Celebrating Australia Day, a day which rejoices in the European invasion, is only appealing to those who do not know, or those who do not care, about Australia’s black history. It is absurd and insensitive to hold a day of patriotic celebration on a day that marks the beginning of the genocide and dispossession of the owners of this land.
The National Australia Day Council recognises this day as a day to recommit to making Australia better for generations to come. Celebrating this day however, no matter the pretense, eradicates history and identity.
The bourgeois myth of Australia is that the nation is founded on both multiculturalism and a progressive nationalism, but pointedly leaves out the brutal massacres of Indigenous peoples and the dispossession of land and culture.
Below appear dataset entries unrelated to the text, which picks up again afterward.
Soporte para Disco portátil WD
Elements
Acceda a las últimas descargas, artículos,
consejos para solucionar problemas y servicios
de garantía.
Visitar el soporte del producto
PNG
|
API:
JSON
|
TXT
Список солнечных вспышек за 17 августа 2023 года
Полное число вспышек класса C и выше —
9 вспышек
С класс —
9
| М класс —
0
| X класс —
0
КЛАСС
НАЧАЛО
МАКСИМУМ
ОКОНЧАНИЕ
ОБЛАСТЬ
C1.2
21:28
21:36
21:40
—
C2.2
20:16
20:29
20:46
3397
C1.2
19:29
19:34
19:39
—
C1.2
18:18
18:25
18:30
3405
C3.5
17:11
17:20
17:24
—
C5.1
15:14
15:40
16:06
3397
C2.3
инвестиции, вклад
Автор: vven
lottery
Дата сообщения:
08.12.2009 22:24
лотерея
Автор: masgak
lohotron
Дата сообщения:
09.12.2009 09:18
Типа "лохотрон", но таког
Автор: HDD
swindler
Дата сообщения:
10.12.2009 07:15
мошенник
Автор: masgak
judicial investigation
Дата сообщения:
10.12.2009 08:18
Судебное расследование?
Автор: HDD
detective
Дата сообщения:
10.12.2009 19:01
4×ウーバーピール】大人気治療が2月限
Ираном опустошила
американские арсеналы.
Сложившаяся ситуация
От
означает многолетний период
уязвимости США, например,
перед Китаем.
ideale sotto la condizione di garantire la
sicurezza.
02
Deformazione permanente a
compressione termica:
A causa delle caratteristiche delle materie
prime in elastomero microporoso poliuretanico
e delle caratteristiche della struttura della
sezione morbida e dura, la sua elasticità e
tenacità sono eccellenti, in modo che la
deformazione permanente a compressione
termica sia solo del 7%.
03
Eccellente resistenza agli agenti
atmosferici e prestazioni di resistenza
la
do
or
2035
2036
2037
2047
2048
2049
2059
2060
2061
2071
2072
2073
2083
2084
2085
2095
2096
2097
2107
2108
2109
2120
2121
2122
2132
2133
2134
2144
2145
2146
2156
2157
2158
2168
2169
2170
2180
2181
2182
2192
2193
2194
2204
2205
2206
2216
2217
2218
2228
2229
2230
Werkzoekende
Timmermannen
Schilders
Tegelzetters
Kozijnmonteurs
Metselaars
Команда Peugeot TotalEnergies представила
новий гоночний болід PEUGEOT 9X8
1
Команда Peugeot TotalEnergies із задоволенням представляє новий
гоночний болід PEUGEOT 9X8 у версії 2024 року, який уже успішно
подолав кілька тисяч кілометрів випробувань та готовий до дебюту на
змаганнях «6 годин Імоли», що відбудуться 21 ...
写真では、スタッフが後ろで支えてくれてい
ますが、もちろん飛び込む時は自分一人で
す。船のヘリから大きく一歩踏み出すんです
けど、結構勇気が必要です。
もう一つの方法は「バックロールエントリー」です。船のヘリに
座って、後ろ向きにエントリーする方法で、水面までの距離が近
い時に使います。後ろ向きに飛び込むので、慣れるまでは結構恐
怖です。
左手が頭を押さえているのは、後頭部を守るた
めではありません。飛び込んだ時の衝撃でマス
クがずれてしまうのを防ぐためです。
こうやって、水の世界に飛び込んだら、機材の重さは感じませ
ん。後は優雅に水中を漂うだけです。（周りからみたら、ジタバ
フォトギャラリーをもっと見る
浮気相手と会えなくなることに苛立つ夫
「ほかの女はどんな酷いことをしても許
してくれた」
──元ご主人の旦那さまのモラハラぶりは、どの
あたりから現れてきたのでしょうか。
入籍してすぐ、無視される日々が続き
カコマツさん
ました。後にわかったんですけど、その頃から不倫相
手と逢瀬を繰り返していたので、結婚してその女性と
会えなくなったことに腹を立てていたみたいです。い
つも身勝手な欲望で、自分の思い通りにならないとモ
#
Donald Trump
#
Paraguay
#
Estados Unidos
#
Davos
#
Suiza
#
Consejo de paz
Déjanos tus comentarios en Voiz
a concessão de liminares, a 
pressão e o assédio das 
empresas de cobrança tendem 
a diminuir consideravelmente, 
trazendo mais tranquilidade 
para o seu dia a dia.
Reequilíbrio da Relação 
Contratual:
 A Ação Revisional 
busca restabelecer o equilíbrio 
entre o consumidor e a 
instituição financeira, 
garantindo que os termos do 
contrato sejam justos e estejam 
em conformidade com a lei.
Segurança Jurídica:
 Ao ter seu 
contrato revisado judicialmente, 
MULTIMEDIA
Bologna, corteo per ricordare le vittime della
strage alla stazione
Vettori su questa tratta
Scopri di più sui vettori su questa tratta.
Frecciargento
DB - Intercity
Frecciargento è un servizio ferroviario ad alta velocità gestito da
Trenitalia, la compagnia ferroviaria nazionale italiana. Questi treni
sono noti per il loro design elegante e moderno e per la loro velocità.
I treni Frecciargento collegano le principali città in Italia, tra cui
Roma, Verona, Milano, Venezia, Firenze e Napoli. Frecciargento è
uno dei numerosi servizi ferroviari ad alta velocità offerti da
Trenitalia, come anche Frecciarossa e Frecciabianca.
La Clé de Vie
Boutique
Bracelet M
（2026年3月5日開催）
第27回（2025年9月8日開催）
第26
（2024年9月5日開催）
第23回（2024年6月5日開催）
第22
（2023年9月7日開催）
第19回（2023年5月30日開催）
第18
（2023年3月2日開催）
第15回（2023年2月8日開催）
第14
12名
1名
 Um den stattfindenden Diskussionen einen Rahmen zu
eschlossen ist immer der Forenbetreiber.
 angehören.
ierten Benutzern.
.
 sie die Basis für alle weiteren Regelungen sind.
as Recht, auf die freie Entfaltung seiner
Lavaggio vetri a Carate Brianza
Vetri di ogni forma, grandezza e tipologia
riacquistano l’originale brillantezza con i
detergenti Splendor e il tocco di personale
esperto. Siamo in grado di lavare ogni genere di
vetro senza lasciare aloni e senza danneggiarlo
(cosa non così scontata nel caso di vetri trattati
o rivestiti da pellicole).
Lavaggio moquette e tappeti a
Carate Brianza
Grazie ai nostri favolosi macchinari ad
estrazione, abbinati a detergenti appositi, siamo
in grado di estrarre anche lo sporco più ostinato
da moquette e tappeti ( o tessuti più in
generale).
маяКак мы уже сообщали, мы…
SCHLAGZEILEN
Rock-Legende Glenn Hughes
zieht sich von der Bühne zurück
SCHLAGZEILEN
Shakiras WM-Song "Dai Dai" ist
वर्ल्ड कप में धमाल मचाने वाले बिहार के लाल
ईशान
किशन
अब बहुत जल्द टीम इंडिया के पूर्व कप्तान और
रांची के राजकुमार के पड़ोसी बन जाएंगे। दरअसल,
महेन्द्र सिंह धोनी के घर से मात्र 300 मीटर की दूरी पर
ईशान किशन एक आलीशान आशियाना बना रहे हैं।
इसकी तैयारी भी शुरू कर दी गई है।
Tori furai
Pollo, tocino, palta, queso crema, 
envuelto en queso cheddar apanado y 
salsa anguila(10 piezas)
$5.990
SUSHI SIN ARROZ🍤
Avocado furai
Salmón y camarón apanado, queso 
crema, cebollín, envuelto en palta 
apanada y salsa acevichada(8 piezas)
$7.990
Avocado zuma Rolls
But the revision of history is just the basis for the whitewashing. The reality is that Australia was settled in the early interests of British capitalism, as communities were destroyed to make room for pastoral capitalists. After the early colony was founded, capitalist accumulation accelerated, subjecting First Nations peoples who weren’t already killed to conditions of near slavery and pillaging the land to further capitalist interests.
In the face of this history it is not enough that events are no longer called ‘Australia Day Parties’, or that government and sporting events often begin with Acknowledgements of Country. Though these gestures recognise the extreme inappropriateness of holding a celebration on this day, they do little to combat the continued oppression of Aborignal and Torres Strait Islander peoples. Justice is not only an ideal, it is made real by changes in material conditions. Powerful resistance is constituted by action; from the early Frontier Wars to the Pilbara Strike, the campaign to save The Block to today’s Invasion Day rallies.
I ask you to do more than boycott Australia Day. Instead, show solidarity by organising alongside Aboriginal and Torres Strait Islander people to demand justice and liberation for all. As Lilla Watson said:
“If you have come here to help me you are wasting your time, but if you have come because your liberation is bound up with mine, then let us work together.”
We acknowledge the Traditional Owners of the land that we organise on, the Waddawurrung people of the Kulin nations, and pay our respects to elders both past and present, and also extend that respect to any Aboriginal people reading this article. We also acknowledge that this land was stolen and that sovereignty was never ceded.
Foley, G. (1999). Whiteness and Blackness in the struggle for self-determination
Moreton-Robinson, A. (2004). Whiteness, epistemology & Indigenous representation. In Morton-Robinson, A. (Ed.). Whitening Race: Essays in social and cultural criticism.